At first I started swimming in a team at the age of 5 and windsurfing at the age of 8. So water, the ocean and waves were always part of my life. In my early twenties I tried to surf waves without a sail for the first time and since then I left my sails in the attic more and more often. It was a relief that I only needed a board and a wetsuit, which suited well to travelling the world as a photo assistant at that time. And what can I say, surfing became one of the most important things in my life very quickly.
Why do you surf?
I just love being in the ocean. No matter how big or (im)perfect the waves are, I just love being out there experiencing nature. For me, surfing is not only about catching waves and riding them. I enjoy watching the surface, experiencing the underwater world and the feeling that there is something so much more powerful than us humans. Of course, it's one of the best feelings reading and using the power of the ocean to ride on waves, but for me surfing is more a global experience I can't describe with words than an act of doing sports.

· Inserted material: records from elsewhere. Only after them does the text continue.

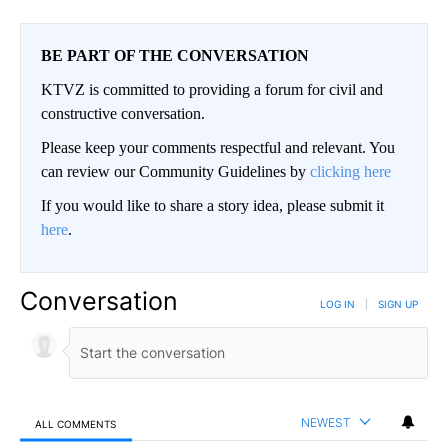
BE PART OF THE CONVERSATION
KTVZ is committed to providing a forum for civil and
constructive conversation.
Please keep your comments respectful and relevant. You
can review our Community Guidelines by
clicking here
If you would like to share a story idea, please submit it
here
.
Conversation
LOG IN
|
SIGN UP
NEWEST
ALL COMMENTS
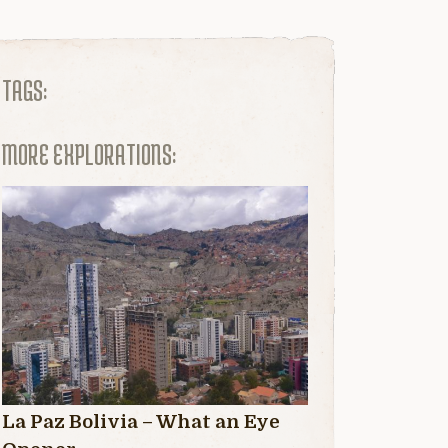
TAGS:
MORE EXPLORATIONS:
La Paz Bolivia – What an Eye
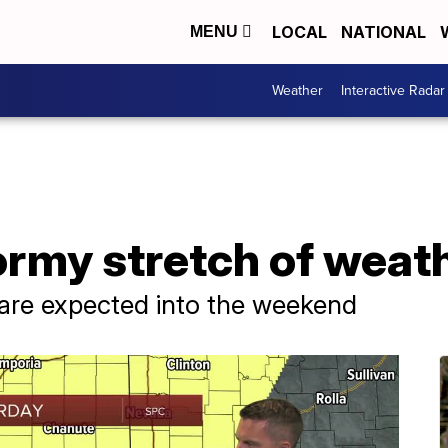
LOCAL
NATIONAL
MENU
Weather
Interactive Radar
ormy stretch of weat
 are expected into the weekend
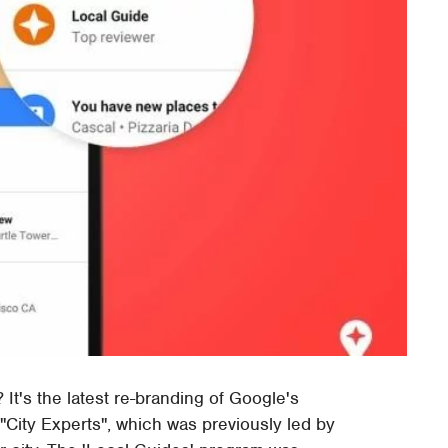
It's the latest re-branding of Google's
ity Experts", which was previously led by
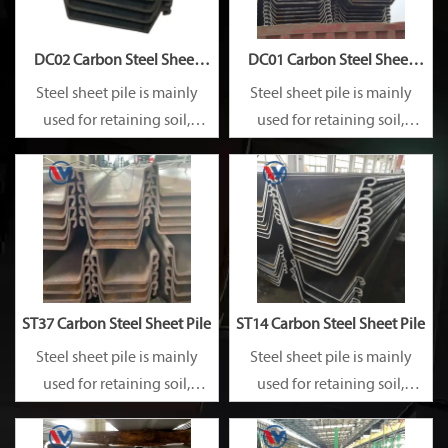
DC02 Carbon Steel Sheet
DC01 Carbon Steel Sheet
Pile
Pile
Steel sheet pile is mainly
Steel sheet pile is mainly
used for retaining soil,
used for retaining soil,
retaining water, supporting
retaining water, supporting
and cofferdam.
and cofferdam.
ST37 Carbon Steel Sheet Pile
ST14 Carbon Steel Sheet Pile
Steel sheet pile is mainly
Steel sheet pile is mainly
used for retaining soil,
used for retaining soil,
retaining water, supporting
retaining water, supporting
and cofferdam.
and cofferdam.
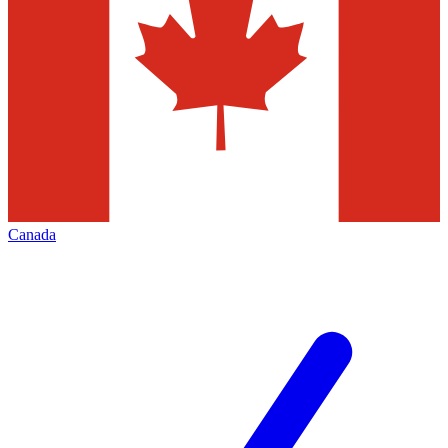
Canada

What does a typical day in your life look like?
Hmm. Besides brushing my teeth first thing every morning I actually don’t really have typical days in my life so far. My job as a photographer makes every working day unique, cliché as it may sound. I barely shoot in my hometown Hamburg and travel a lot for work. And when I have some time off, I mostly check the European swell charts and hit the road to either shoot in the water or go surfing. But that changes at the moment because due to corona I started a new woodworking business next to my photography. That means walking my dog, having breakfast, using my van for wood transportation, working hours in the workshop, dinner, bed… you know what I mean. And honestly: I love it. So let's see what the future brings but as everything is somehow connected, like surfing with surf photography, woodwork with frames for my pictures, traveling to take them and so on, I picture myself in a good combination of everything - photo work, woodwork, traveling, ocean, family, doggo. But I can promise that I will not be able to describe a typical day in my life soon. And if I could, I would change that immediately. I just don't want to spend my time living a life I can describe in a couple of sentences, to be honest.
What is your favourite surf destination?
I don't really have a favourite destination. I love exploring new places and every time I come back from a trip, I am more than stoked about all the new impressions. If I could, I would probably never visit a place more than 2 or 3 times but rather explore something new. But if I had to choose an outstanding place I really enjoyed surfing, it would be Siargao Island in the Philippines (back when it was not that crowded yet). Blabla… I don't want to start the crowd discussion but the more people the less interested I am in going somewhere. (Fun fact: I might be the only surf photographer who has never been to Bali and I might never go :-). That's probably why I prefer colder places more than your typical tropical surf-dream-destinations.
Everyone has a surfboard with a story, what's yours?
My favorite board is the OK Model by Sharpeye. I bought it in Sao Paulo after one of my first really big jobs overseas. A very successful photographer I assisted once told me to spend the money I would earn with my first big job on something completely for myself without even looking at the price, just as a reminder of the start of my career. He bought himself a used Rolex for over €5000. I bought a surfboard and extended my stay in Brazil with the rest of my money. I've learned that there is more than a career in photography in my life and that I have to make a split between a decent career in advertising photography, money and my passion to enjoy the ocean whenever I can. And the funny thing about that story is, that the board which symbolises all of this and my way of living, has a big OK written on it.
What accounts should we follow on Instagram?
Follow @9GAG, have a laugh while you're on the toilet, put your phone away and go outside with a smile.
Name one thing you would give up surfing
Equality.
Anything else you want to share?
Don't take surfing too seriously! Have fun, behave and enjoy the ocean.